Ya pasó el 9 de noviembre, el del ramito de violetas de Cecilia, y la fecha sirvió para celebrar en Madrid un gran concierto de homenaje para el que no había entradas y que me perdí. Pero es grato constatar el recuerdo que tantos y tantas siguen tributando a una artista tan prematuramente desaparecida, en 1976, cuando tan solo tenía 27 años. Yo descubrí a Cecilia cuando era más joven. Y es curioso lo rápido que me enganché a sus tema. Yo, que en aquel entonces tenía una dieta casi exclusiva de blues y rock, me quedé ensimismado con una artista poliédrica e inclasificable, con unos textos de un nivel literario muy destacados, y que desprendía una fuerza casi hipnótica. Cecilia le cantaba a una España que en ese momento se asomaba a la transición democrática tras los cuarenta años de plomo de la dictadura y su música desprendía un aroma de libertad y progreso que la emparentaban con grandes artistas anglosajones del otro lado del charco. Cecilia le cantaba sin complejos a España, y en ella, por desgracia, tan temprano encontró la muerte. Pero su música sigue sonando y ya forma parte de la banda sonara de generaciones y generaciones de compatriotas. Con un pie, por si acaso, siempre en el estribo, como ella cantaba, hay que seguir andando y haciendo camino.

Agujeros zampadores

Cecilia
Cecilia

«”A cada paso que piso”, doctora, “un paso menos que dar”, cantaba Cecilia.

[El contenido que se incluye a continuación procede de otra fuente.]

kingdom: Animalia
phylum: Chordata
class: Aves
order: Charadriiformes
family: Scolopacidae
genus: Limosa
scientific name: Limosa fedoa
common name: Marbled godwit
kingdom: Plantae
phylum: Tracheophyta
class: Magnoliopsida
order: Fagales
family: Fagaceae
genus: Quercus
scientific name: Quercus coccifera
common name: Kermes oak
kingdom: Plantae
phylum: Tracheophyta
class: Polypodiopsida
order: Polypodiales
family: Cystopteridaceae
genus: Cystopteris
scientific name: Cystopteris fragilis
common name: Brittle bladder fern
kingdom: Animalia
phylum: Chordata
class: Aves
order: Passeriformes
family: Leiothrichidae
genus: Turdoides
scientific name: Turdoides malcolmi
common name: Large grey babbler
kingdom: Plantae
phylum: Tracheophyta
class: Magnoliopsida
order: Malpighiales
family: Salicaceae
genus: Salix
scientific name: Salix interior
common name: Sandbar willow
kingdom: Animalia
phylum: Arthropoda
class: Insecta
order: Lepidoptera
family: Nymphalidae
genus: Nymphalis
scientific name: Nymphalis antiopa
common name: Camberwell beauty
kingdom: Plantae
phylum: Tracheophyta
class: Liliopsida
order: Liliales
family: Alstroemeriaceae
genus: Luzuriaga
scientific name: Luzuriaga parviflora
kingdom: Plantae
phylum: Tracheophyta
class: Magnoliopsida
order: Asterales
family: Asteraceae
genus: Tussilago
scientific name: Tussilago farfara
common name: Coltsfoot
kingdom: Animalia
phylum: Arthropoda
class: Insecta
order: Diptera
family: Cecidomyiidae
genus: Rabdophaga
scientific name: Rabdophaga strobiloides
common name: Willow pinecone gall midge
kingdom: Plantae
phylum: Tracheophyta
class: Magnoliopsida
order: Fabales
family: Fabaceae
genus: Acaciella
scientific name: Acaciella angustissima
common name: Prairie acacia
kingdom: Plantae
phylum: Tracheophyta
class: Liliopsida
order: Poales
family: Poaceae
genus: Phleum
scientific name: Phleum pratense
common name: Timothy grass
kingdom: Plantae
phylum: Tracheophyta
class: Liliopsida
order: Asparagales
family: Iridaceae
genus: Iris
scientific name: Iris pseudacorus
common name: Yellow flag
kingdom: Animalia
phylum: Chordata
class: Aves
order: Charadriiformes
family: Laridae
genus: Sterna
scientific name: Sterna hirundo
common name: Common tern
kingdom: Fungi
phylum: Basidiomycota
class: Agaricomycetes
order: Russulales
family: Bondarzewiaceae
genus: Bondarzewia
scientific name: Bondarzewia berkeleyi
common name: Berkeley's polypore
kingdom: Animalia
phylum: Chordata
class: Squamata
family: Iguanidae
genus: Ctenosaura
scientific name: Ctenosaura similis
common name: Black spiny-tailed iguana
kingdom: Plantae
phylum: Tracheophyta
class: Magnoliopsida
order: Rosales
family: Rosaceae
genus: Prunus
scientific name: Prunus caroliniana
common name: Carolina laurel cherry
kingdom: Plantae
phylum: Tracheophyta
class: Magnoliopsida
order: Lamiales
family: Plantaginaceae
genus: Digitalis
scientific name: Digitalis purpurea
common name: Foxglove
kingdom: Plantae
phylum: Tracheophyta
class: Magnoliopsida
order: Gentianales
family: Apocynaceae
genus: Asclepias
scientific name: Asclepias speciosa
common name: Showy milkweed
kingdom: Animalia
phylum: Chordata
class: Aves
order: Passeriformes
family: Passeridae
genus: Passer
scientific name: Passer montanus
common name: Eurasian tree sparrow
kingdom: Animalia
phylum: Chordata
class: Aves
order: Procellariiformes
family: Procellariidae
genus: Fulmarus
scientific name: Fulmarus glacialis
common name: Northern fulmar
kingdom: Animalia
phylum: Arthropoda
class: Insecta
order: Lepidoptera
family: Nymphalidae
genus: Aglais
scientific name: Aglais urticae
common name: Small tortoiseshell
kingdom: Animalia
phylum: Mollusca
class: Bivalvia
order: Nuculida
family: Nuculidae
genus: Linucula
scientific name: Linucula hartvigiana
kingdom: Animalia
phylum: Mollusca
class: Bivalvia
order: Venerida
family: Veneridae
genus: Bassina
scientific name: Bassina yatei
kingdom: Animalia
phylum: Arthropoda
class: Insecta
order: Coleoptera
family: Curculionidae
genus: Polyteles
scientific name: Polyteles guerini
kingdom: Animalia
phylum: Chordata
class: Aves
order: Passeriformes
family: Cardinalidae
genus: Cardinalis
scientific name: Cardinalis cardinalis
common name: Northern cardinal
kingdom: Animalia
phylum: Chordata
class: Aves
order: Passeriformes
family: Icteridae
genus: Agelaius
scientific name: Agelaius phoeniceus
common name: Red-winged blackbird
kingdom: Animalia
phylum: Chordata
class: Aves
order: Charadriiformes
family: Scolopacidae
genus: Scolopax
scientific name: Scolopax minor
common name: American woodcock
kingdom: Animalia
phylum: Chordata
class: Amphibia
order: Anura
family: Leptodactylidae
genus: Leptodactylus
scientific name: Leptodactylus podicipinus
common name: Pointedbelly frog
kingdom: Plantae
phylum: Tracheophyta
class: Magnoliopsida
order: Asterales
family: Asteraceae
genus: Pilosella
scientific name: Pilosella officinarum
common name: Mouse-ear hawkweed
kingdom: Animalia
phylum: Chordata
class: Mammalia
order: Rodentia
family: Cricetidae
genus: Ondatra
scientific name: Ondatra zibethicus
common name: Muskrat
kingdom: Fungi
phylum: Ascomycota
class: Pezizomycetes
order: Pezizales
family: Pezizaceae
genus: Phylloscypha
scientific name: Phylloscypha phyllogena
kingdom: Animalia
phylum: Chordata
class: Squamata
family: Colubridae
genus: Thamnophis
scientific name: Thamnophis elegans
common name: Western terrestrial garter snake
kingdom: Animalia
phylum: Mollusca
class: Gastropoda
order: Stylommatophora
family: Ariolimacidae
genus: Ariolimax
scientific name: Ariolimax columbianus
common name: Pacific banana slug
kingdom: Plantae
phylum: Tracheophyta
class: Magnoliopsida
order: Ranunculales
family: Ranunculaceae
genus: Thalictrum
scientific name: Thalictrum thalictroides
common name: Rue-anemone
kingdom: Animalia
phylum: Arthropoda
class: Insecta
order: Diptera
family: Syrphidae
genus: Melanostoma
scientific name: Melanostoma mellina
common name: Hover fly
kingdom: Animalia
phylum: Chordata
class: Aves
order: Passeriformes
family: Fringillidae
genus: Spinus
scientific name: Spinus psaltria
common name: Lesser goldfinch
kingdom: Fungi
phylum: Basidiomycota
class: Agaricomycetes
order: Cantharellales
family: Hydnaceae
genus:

Lo malo, doctora, es pasos, ¿hacia dónde? Porque, oiga, estos días veo a mis congéneres dar un paso, y de repente se abre ante él, o ante ella, en plena calle, un abismo negro y sin fondo y, ¡pumba!, se lo zampa. Y mira que el congénere aquel o aquella iba prevenido y preparado para la catástrofe, pero pal fondo que se ha ido sin decir amén. “¡Otro que ha caído!”, pienso mientras me arrebujo en mi existencia, no vaya a ser que también se la zampe ese negro agujero. Porque, oiga doctora, usted que es tan lista, con esos doctorados y esos másteres que orlan su trayectoria, ¿dónde van a parar todas las ilusiones y todos los sueños, todas las vidas que se está comiendo esta puta crisis sin eructar siquiera? ¿Alguien lo sabe? Antes íbamos al cielo o al infierno, pero ahora parece que acabamos vagando todos en un limbo incierto, como los satélites sin uso que forman cadenas de basura interestelar alrededor de nuestro planeta, sin volver a emitir jamás señales.»